_Text provided_
Right now we attempt to do start_tls(), as if we were tunneling over a standard HTTP connection with the proxy — and generally that fais in a variety of ways depending on sync / async, async library, custom certs, HTTP/1.1 vs HTTP/2, proxy server implementation, etc.
To reproduce
Right now the following would fail:
proxies = {"https": "https://proxy.org:443"}
with httpx.Client(proxies=proxies) as client:
response = client.get("https://example.org")
TODO: full pproxy setup (or perhaps proxy.py, which seems to support HTTPS proxying fully), full sample tracebacks.
Additional context
Marked this as "requests-compat" because this is now supported in urllib3 as of 1.26. It landed via this pull request: https://github.com/urllib3/urllib3/pull/1923. AFAICT they had to implement TLS-in-TLS themselves, overriding the standard http.client connection implementation because that one doesn't support TLS-in-TLS.

_Data for analysis_
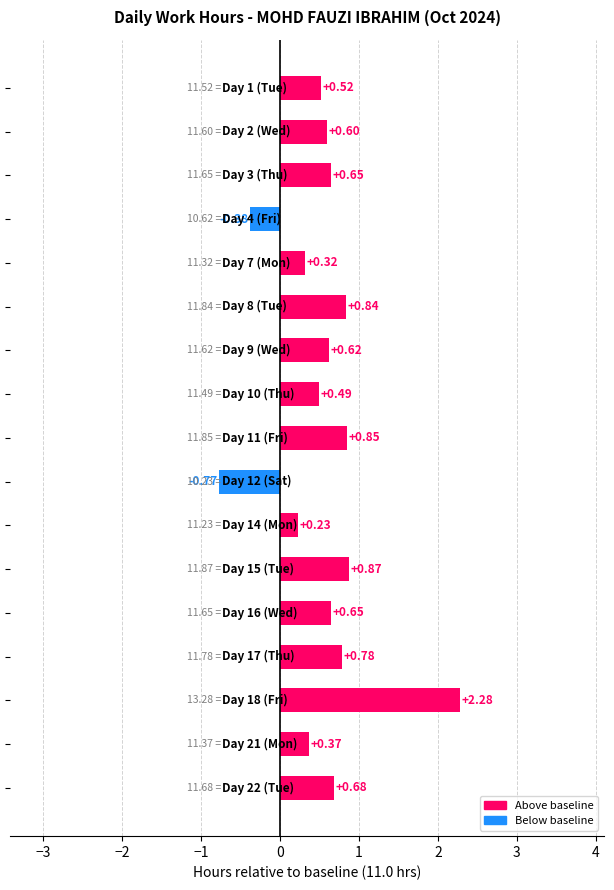

What is the difference between the second highest and minimum values?

1.6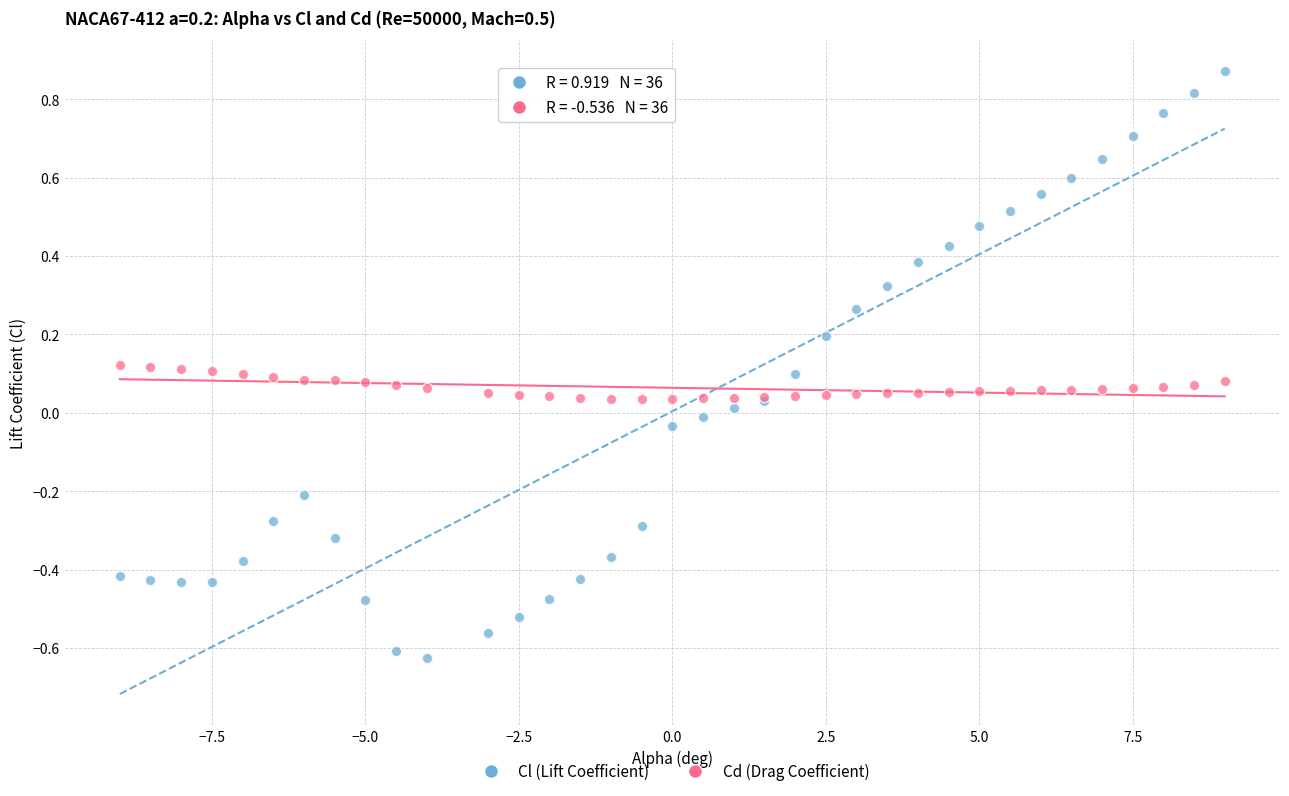

Which series has the largest Y range (max minus min)?

Cl (Lift Coefficient)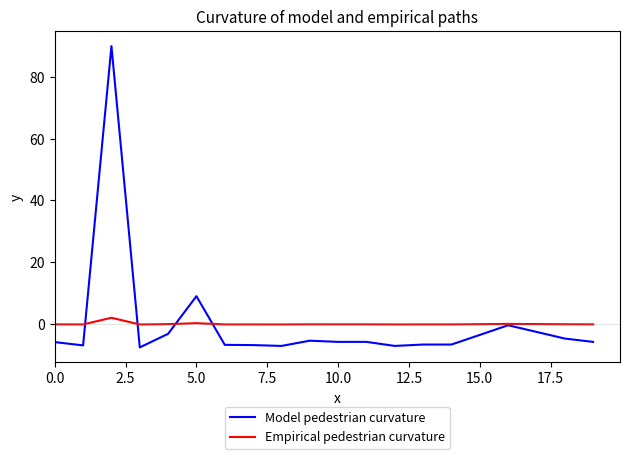

Which series has the widest spread of values?

Model pedestrian curvature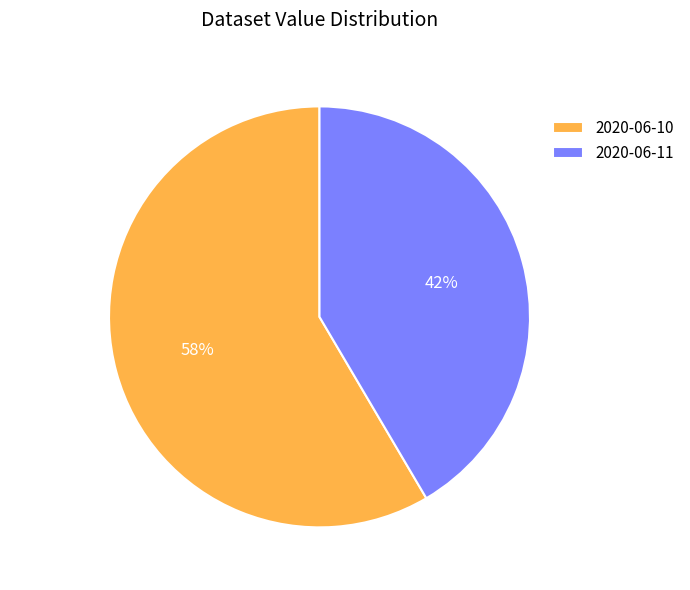

Which slice is the smallest?

2020-06-11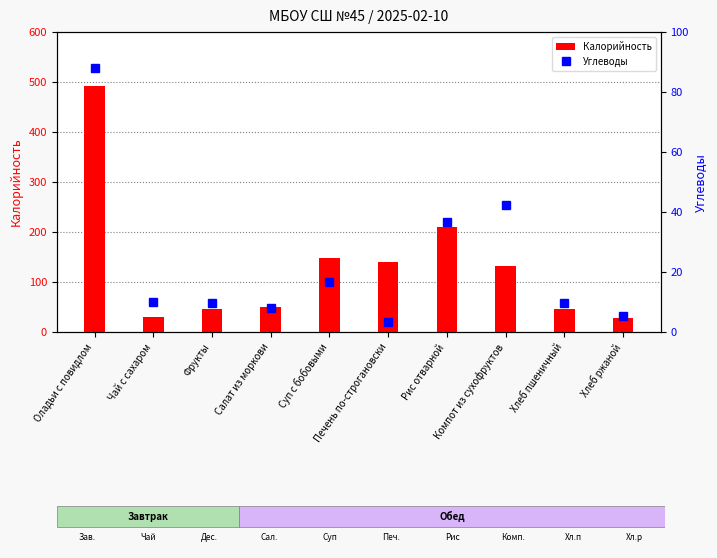

What is the greatest value displayed?

493.0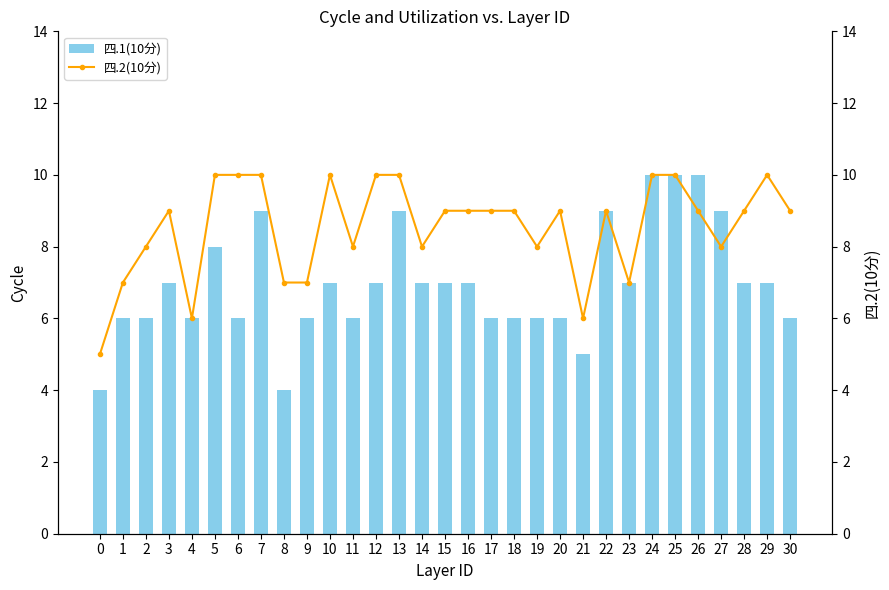

List the series in order of their overall mean, lowest first.

四.1(10分), 四.2(10分)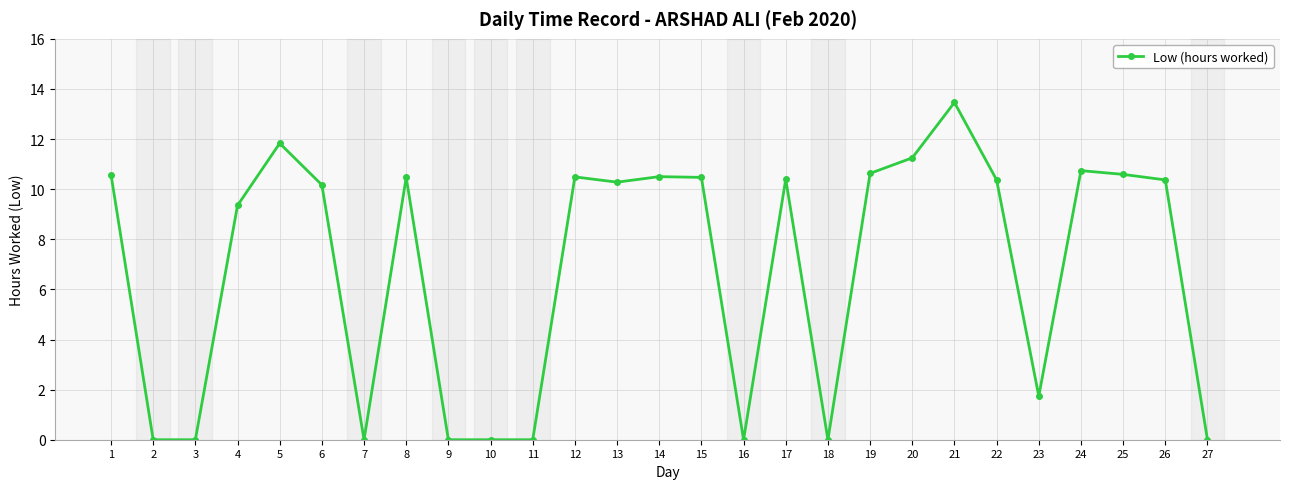

True or false: the data has more than 0 interior local peaks.

True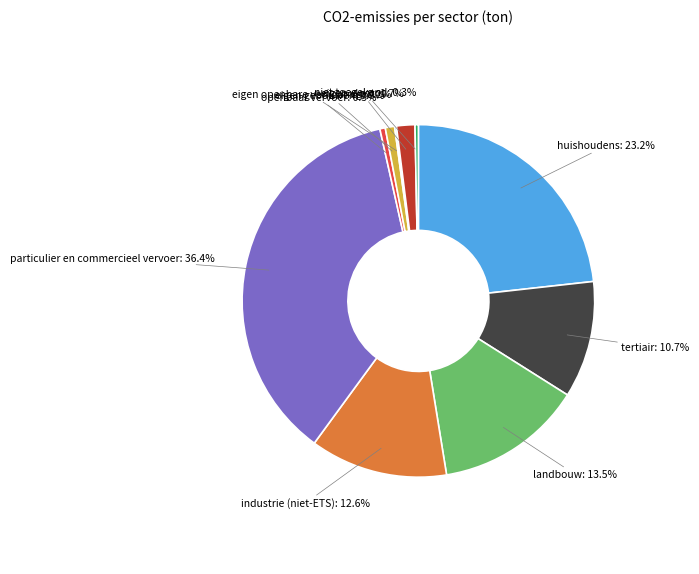

Which has a higher value, tertiair: 10.7% or particulier en commercieel vervoer: 36.4%?

particulier en commercieel vervoer: 36.4%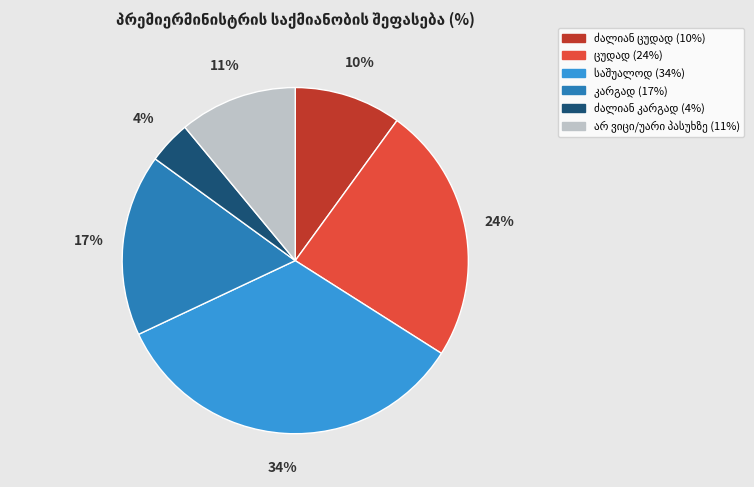

Is there any slice that represents more than half of the pie?

No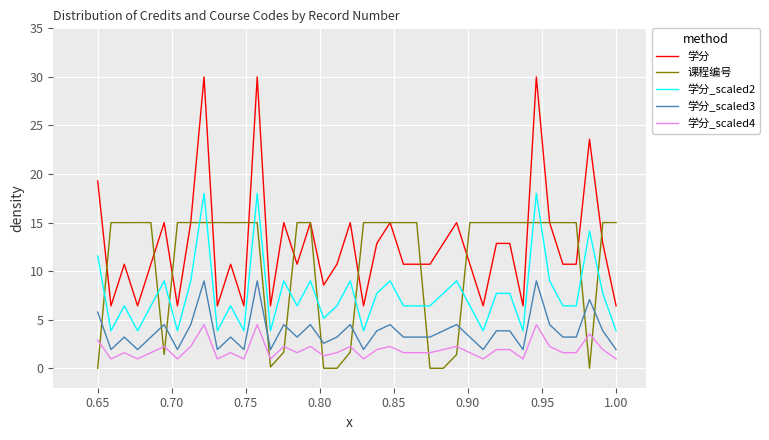

Which series has the largest total across all categories?

学分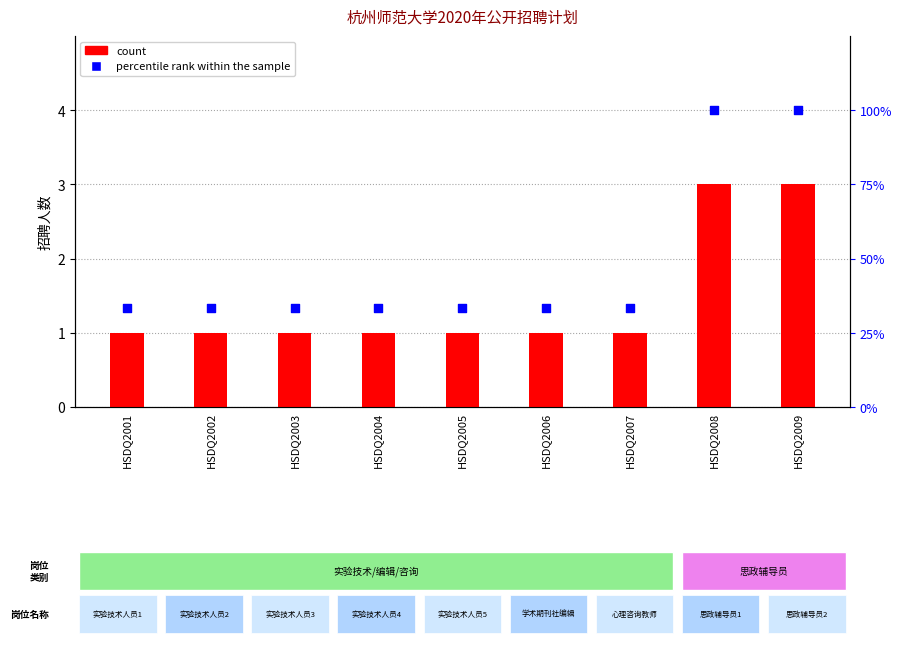

Which series contains the lowest Y value?

count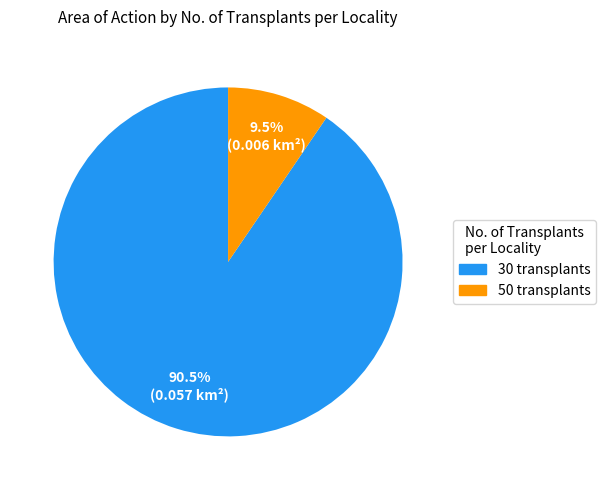

Between 30 transplants and 50 transplants, which is larger?

30 transplants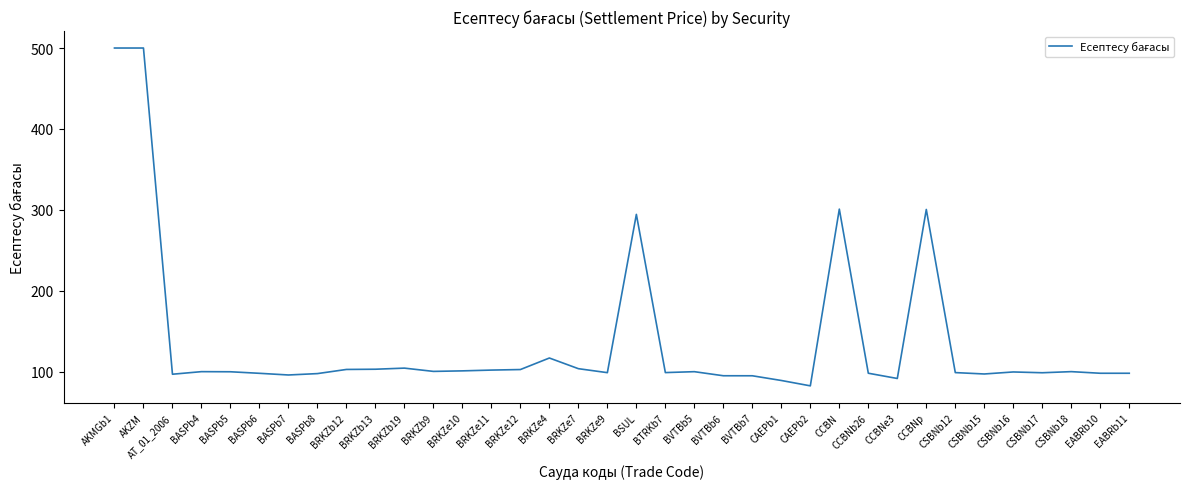

What is the ratio of the value at BRKZe7 to the value at BRKZb12?

1.0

_Aim of the exercise_
From the issue text on HTTPS proxy tunneling above, extract verbatim the portion between "Right now we" and "full sample tracebacks.", inclusive.

_Written solution_
Right now we attempt to do start_tls(), as if we were tunneling over a standard HTTP connection with the proxy — and generally that fais in a variety of ways depending on sync / async, async library, custom certs, HTTP/1.1 vs HTTP/2, proxy server implementation, etc.
To reproduce
Right now the following would fail:
proxies = {"https": "https://proxy.org:443"}
with httpx.Client(proxies=proxies) as client:
response = client.get("https://example.org")
TODO: full pproxy setup (or perhaps proxy.py, which seems to support HTTPS proxying fully), full sample tracebacks.